2009-11-21http: Rubinius 0.13.0 compatibility fix
Rubinius appears to have changed semantics and our rb_str_set_len() emulation doesn't work anymore. Since rb_str_set_len() is just an optimized version of rb_str_resize(), we'll just use rb_str_resize() for now unless we notice something better. test_http_parser and test_http_parser_ng tests pass under Rubinius 0.13.0.
2009-11-04http: allow headers/trailers to be written byte-wise
This allows clients to trickle headers and trailers.

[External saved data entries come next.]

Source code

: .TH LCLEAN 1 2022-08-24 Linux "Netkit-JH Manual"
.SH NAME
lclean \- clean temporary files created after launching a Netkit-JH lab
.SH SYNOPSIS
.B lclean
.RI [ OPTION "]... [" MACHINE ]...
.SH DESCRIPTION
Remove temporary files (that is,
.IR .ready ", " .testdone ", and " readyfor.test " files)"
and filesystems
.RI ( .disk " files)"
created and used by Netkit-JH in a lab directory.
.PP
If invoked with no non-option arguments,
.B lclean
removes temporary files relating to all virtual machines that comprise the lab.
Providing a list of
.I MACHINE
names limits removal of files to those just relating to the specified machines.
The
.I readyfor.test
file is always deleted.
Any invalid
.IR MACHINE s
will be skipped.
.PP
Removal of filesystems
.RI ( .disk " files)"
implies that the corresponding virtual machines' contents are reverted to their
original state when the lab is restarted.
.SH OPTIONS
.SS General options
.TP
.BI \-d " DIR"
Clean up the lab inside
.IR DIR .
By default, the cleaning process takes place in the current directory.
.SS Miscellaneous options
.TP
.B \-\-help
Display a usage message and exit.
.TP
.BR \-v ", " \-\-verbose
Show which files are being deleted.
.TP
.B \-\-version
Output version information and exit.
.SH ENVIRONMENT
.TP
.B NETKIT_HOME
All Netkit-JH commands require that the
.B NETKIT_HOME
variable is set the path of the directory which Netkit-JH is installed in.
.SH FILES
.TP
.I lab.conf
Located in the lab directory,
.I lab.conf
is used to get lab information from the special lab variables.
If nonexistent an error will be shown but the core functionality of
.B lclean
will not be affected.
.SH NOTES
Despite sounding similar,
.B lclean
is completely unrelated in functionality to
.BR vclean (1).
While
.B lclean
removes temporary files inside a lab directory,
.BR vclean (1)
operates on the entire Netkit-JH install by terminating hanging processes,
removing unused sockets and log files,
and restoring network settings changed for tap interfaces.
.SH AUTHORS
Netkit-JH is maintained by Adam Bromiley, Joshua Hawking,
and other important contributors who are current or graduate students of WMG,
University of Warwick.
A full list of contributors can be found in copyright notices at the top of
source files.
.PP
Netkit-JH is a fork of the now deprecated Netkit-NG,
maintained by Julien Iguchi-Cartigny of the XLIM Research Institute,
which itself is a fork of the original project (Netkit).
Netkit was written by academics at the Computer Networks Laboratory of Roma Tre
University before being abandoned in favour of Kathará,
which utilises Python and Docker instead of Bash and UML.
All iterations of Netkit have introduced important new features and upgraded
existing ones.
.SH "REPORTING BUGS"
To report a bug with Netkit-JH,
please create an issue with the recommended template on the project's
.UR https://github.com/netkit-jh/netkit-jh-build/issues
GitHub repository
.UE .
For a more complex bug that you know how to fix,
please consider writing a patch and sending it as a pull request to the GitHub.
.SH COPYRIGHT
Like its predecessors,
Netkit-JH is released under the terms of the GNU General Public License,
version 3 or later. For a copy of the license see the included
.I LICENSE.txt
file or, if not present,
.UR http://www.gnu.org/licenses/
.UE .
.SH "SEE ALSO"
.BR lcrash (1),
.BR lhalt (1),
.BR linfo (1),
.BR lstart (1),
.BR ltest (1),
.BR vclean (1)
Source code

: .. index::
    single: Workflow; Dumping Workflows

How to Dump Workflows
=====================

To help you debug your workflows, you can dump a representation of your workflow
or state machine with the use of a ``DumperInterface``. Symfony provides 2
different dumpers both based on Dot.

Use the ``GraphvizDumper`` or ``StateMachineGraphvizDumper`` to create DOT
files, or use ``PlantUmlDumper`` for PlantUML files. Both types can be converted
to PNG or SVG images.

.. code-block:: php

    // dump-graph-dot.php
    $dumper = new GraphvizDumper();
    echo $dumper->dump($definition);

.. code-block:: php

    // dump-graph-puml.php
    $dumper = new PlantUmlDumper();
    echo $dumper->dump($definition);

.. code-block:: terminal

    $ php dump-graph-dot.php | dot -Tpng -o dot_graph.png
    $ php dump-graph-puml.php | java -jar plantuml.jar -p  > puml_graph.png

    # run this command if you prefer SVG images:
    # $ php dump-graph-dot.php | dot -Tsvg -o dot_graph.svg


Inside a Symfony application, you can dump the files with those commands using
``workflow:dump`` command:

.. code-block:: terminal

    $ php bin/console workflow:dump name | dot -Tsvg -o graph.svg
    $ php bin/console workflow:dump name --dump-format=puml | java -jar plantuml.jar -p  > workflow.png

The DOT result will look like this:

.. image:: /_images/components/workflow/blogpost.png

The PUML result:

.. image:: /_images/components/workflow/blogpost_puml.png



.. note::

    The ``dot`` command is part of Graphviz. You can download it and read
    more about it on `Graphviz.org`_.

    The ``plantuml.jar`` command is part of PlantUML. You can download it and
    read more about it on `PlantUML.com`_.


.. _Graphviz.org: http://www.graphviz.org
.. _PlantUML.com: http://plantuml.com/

While Unicorn itself does not support slow clients for many reasons, this affects servers that depend on our parser like Rainbows!. This actually does affect Unicorn when handling trailers, but HTTP trailers are very ever rarely used in requests. Fortunately this stupid bug does not seem able to trigger out-of-bounds conditions.
2009-09-18http: don't force -fPIC if it can't be used
Not everybody can use it, even if most of the world can.